Besides opening up a new source of gas in Myanmar for China, the pipeline
project will strengthen China's bonds with Myanmar's military rulers and
increase its already considerable influence over its neighbor. No less
significant, the link will enhance China's energy security, helping to reduce
China's excessive dependence on the Malacca Strait.
The 900km-long strait, which connects the Indian and Pacific Oceans, is one of
the world's busiest shipping channels. Around 65,0000 vessels pass through it
every year, carrying a quarter of the world's traded goods. Roughly a quarter
of all oil transported by tankers passes through the strait, mainly from the
Gulf and Africa to China, Japan and South Korea.
The Malacca Strait is crucial for China's trade and energy security. At
present, roughly 80% of China's annual imports of 1.5 billion barrels of oil
pass through the narrow seaway, which separates Malaysia from Indonesia.
Over the past few years, Chinese analysts and leaders have been describing the
strait, as a strategic vulnerability, drawing attention to the consequences for
China if this shipping channel were to fall into the hands of "hostile powers"
or pirates or terrorists. What if the US were to block China's access to the
strait in the event of a China-Taiwan conflict?
In November 2003, Chinese President Hu Jintao articulated this fear when he
declared that "certain major powers" were bent on controlling the strait.

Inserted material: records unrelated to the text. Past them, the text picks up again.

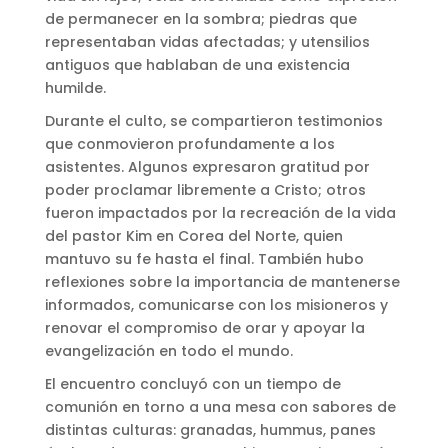
de permanecer en la sombra; piedras que
representaban vidas afectadas; y utensilios
antiguos que hablaban de una existencia
humilde.
Durante el culto, se compartieron testimonios
que conmovieron profundamente a los
asistentes. Algunos expresaron gratitud por
poder proclamar libremente a Cristo; otros
fueron impactados por la recreación de la vida
del pastor Kim en Corea del Norte, quien
mantuvo su fe hasta el final. También hubo
reflexiones sobre la importancia de mantenerse
informados, comunicarse con los misioneros y
renovar el compromiso de orar y apoyar la
evangelización en todo el mundo.
El encuentro concluyó con un tiempo de
comunión en torno a una mesa con sabores de
distintas culturas: granadas, hummus, panes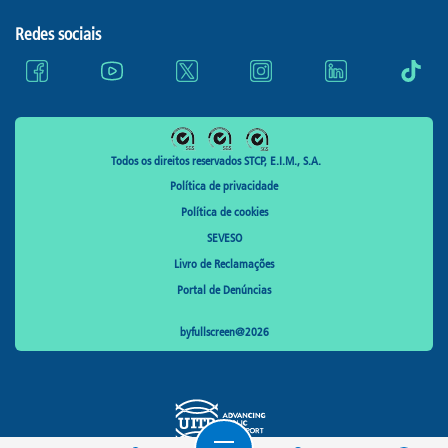
Redes sociais
Todos os direitos reservados STCP, E.I.M., S.A.
Política de privacidade
Política de cookies
SEVESO
Livro de Reclamações
Portal de Denúncias
byfullscreen@2026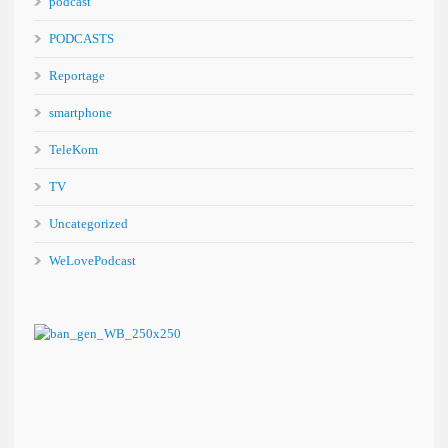
podcast
PODCASTS
Reportage
smartphone
TeleKom
TV
Uncategorized
WeLovePodcast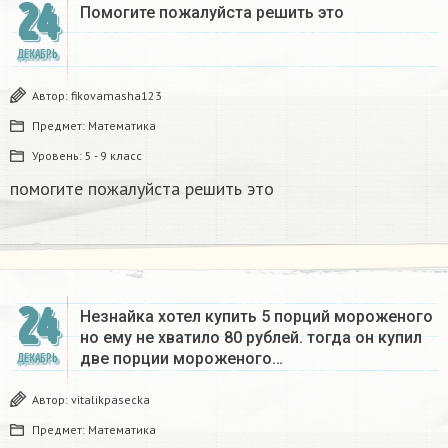
24
Помогите пожалуйста решить это
ДЕКАБРЬ
Автор:
fikovamasha123
Предмет:
Математика
Уровень:
5 - 9 класс
помогите пожалуйста решить это
24
Незнайка хотел купить 5 порций мороженого
но ему не хватило 80 рублей. тогда он купил
две порции мороженого…
ДЕКАБРЬ
Автор:
vitalikpasecka
Предмет:
Математика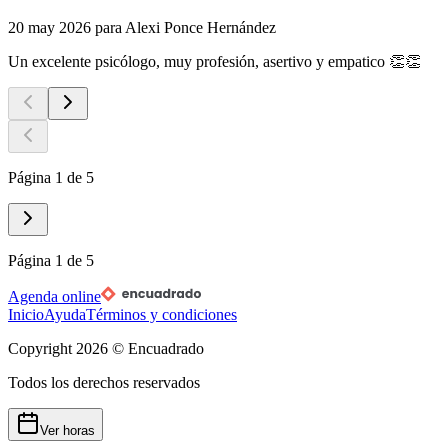
20 may 2026
para
Alexi Ponce Hernández
Un excelente psicólogo, muy profesión, asertivo y empatico 👏👏
Página 1 de 5
Página 1 de 5
Agenda online
Inicio
Ayuda
Términos y condiciones
Copyright
2026
© Encuadrado
Todos los derechos reservados
Ver horas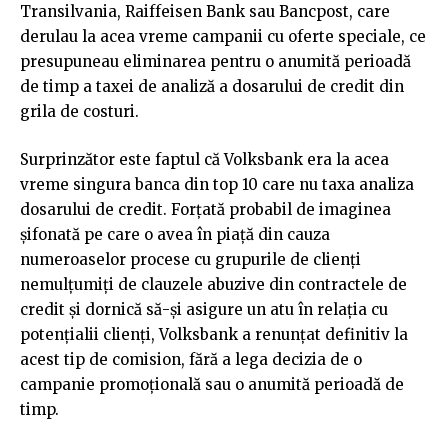
Transilvania, Raiffeisen Bank sau Bancpost, care
derulau la acea vreme campanii cu oferte speciale, ce
presupuneau eliminarea pentru o anumită perioadă
de timp a taxei de analiză a dosarului de credit din
grila de costuri.
Surprinzător este faptul că Volksbank era la acea
vreme singura banca din top 10 care nu taxa analiza
dosarului de credit. Forțată probabil de imaginea
șifonată pe care o avea în piață din cauza
numeroaselor procese cu grupurile de clienți
nemulțumiți de clauzele abuzive din contractele de
credit și dornică să-și asigure un atu în relația cu
potențialii clienți, Volksbank a renunțat definitiv la
acest tip de comision, fără a lega decizia de o
campanie promoțională sau o anumită perioadă de
timp.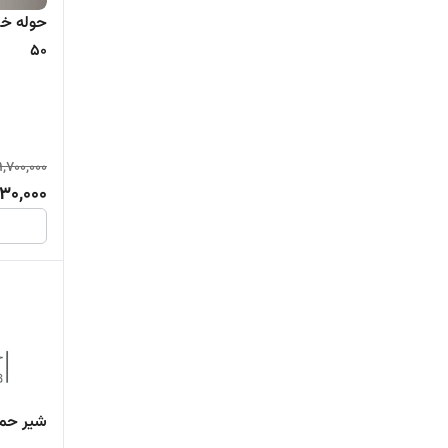
50
9,700,000
30,000
شیر حما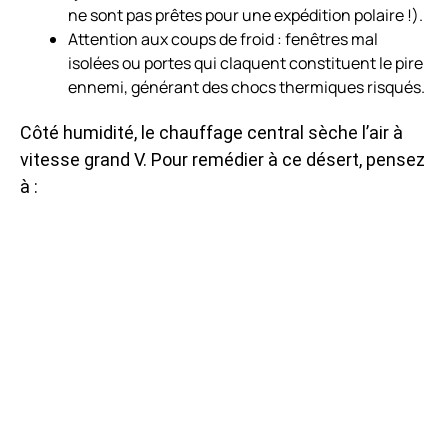
ne sont pas prêtes pour une expédition polaire !).
Attention aux coups de froid : fenêtres mal
isolées ou portes qui claquent constituent le pire
ennemi, générant des chocs thermiques risqués.
Côté humidité, le chauffage central sèche l’air à
vitesse grand V. Pour remédier à ce désert, pensez
à :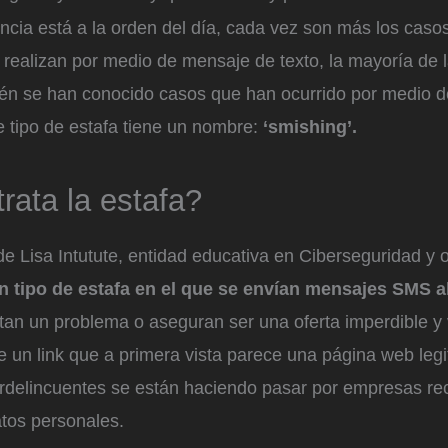
ncia está a la orden del día, cada vez son más los caso
 realizan por medio de mensaje de texto, la mayoría de 
n se han conocido casos que han ocurrido por medio de
 tipo de estafa tiene un nombre:
‘smishing’.
rata la estafa?
de Lisa Intutute, entidad educativa en Ciberseguridad y 
n tipo de estafa en el que se envían mensajes SMS a
rtan un problema o aseguran ser una oferta imperdible y
un link que a primera vista parece una página web legi
berdelincuentes se están haciendo pasar por empresas r
datos personales.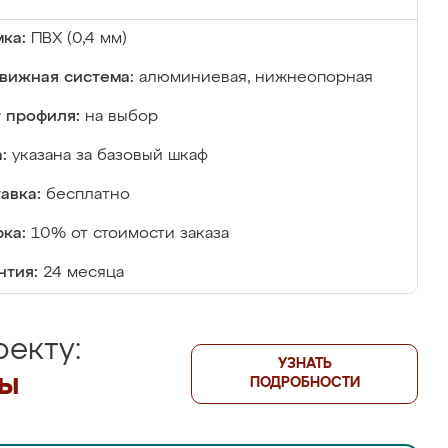
ка:
ПВХ (0,4 мм)
вижная система:
алюминиевая, нижнеопорная
 профиля:
на выбор
:
указана за базовый шкаф
авка:
бесплатно
ка:
10% от стоимости заказа
нтия:
24 месяца
екту:
УЗНАТЬ
лы
ПОДРОБНОСТИ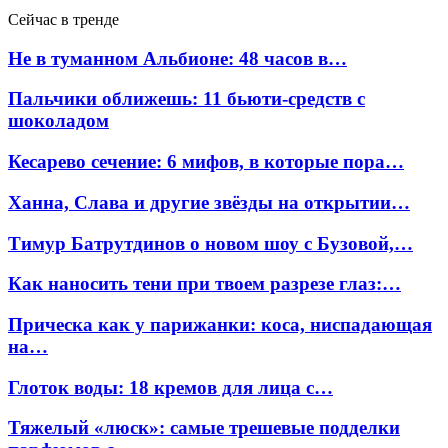
Сейчас в тренде
Не в туманном Альбионе: 48 часов в…
Пальчики оближешь: 11 бьюти-средств с
шоколадом
Кесарево сечение: 6 мифов, в которые пора…
Ханна, Слава и другие звёзды на открытии…
Тимур Батрутдинов о новом шоу с Бузовой,…
Как наносить тени при твоем разрезе глаз:…
Прическа как у парижанки: коса, ниспадающая
на…
Глоток воды: 18 кремов для лица с…
Тяжелый «люск»: самые трешевые подделки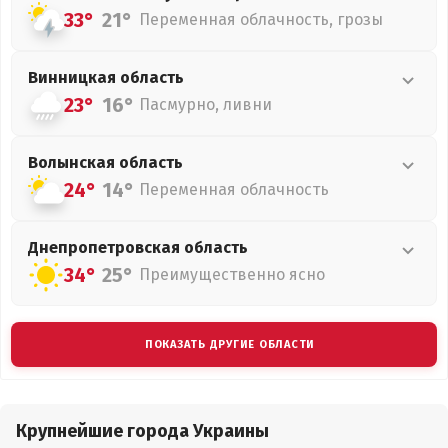
33°
21°
Переменная облачность, грозы
Винницкая
область
23°
16°
Пасмурно, ливни
Волынская
область
24°
14°
Переменная облачность
Днепропетровская
область
34°
25°
Преимущественно ясно
ПОКАЗАТЬ ДРУГИЕ ОБЛАСТИ
Крупнейшие города Украины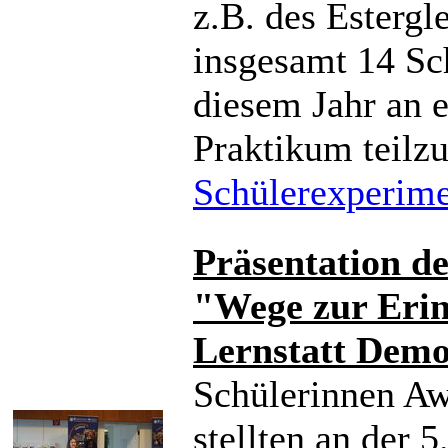
z.B. des Esterg
insgesamt 14 Sch
diesem Jahr an 
Praktikum teilz
Schülerexperime
Präsentation de
"Wege zur Erin
Lernstatt Dem
Schülerinnen A
stellten an der 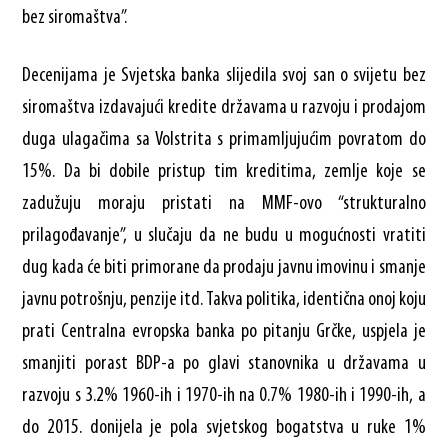
bez siromaštva”.
Decenijama je Svjetska banka slijedila svoj san o svijetu bez
siromaštva izdavajući kredite državama u razvoju i prodajom
duga ulagačima sa Volstrita s primamljujućim povratom do
15%. Da bi dobile pristup tim kreditima, zemlje koje se
zadužuju moraju pristati na MMF-ovo “strukturalno
prilagođavanje”, u slučaju da ne budu u mogućnosti vratiti
dug kada će biti primorane da prodaju javnu imovinu i smanje
javnu potrošnju, penzije itd. Takva politika, identična onoj koju
prati Centralna evropska banka po pitanju Grčke, uspjela je
smanjiti porast BDP-a po glavi stanovnika u državama u
razvoju s 3.2% 1960-ih i 1970-ih na 0.7% 1980-ih i 1990-ih, a
do 2015. donijela je pola svjetskog bogatstva u ruke 1%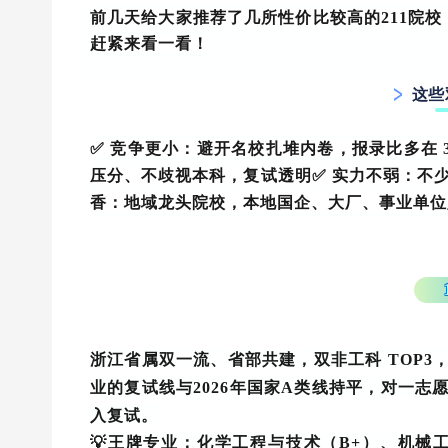
前几天给大家推荐了几所性价比较高的211院校
赶紧来看一看！
这些
✅
竞争更小
：避开名校扎堆内卷，报录比多在 3:
压分、不歧视本科，复试透明
✅
实力不弱
：不
香
：地域龙头院校，本地国企、大厂、事业单位
浙江省属双一流、省部共建，双非工科 TOP
业的复试线与2026年国家A类线持平，对一
入复试
。
💡王牌专业：化学工程与技术（B+）、机械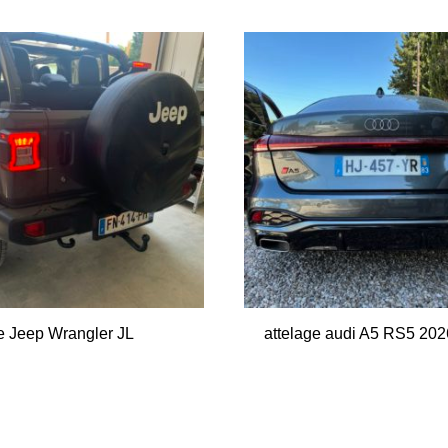
ge Jeep Wrangler JL
attelage audi A5 RS5 202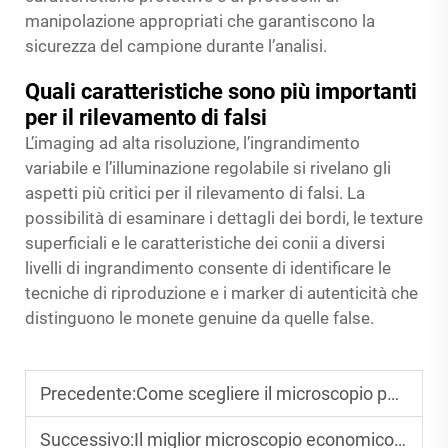
manipolazione appropriati che garantiscono la
sicurezza del campione durante l’analisi.
Quali caratteristiche sono più importanti
per il rilevamento di falsi
L’imaging ad alta risoluzione, l’ingrandimento
variabile e l’illuminazione regolabile si rivelano gli
aspetti più critici per il rilevamento di falsi. La
possibilità di esaminare i dettagli dei bordi, le texture
superficiali e le caratteristiche dei conii a diversi
livelli di ingrandimento consente di identificare le
tecniche di riproduzione e i marker di autenticità che
distinguono le monete genuine da quelle false.
Precedente:
Come scegliere il microscopio perfetto per monete: guida all’acquisto
Successivo:
Il miglior microscopio economico per monete sotto i 100 USD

Analysts have been discussing the country's "Malacca dilemma" since then and
exploring options to overcome it. One proposal, partially undertaken, is to
develop a port and pipeline terminal at Gwadar, in southwest Pakistan, from
where Middle East fuel could also be pumped to western China.
From 2013, Chinese oil tankers from the Middle East and Africa will be able to
cross the Bay of Bengal to dock at Myanmar's Sittwe and Kyaukphyu ports from
where their cargo will be transported through pipelines to Yunnan. The
transport time of fuel that bypasses the Malacca Strait in this way will be cut
by a week.
The pipelines, however, will mean an increased Chinese presence and activity in
the immediate neighborhood of India. The pipelines might have eased Beijing's
anxieties somewhat, but they have added to New Delhi's.